WORK INSTRUCTIONS: Without including any pictures, please copy every entry below exactly.
^^^^
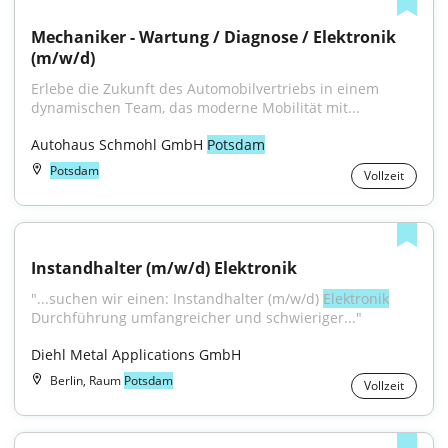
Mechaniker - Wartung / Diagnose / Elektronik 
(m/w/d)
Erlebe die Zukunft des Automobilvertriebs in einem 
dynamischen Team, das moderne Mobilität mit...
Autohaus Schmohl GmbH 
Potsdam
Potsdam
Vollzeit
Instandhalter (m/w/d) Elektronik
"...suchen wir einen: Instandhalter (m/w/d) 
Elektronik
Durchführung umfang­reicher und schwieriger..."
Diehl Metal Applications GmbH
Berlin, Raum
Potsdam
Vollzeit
^^^^
OUTPUT FOR THIS TASK:
Mechaniker - Wartung / Diagnose / Elektronik 
(m/w/d)
Erlebe die Zukunft des Automobilvertriebs in einem 
dynamischen Team, das moderne Mobilität mit...
Autohaus Schmohl GmbH 
Potsdam
Potsdam
Vollzeit
Instandhalter (m/w/d) Elektronik
"...suchen wir einen: Instandhalter (m/w/d) 
Elektronik
Durchführung umfang­reicher und schwieriger..."
Diehl Metal Applications GmbH
Berlin, Raum
Potsdam
Vollzeit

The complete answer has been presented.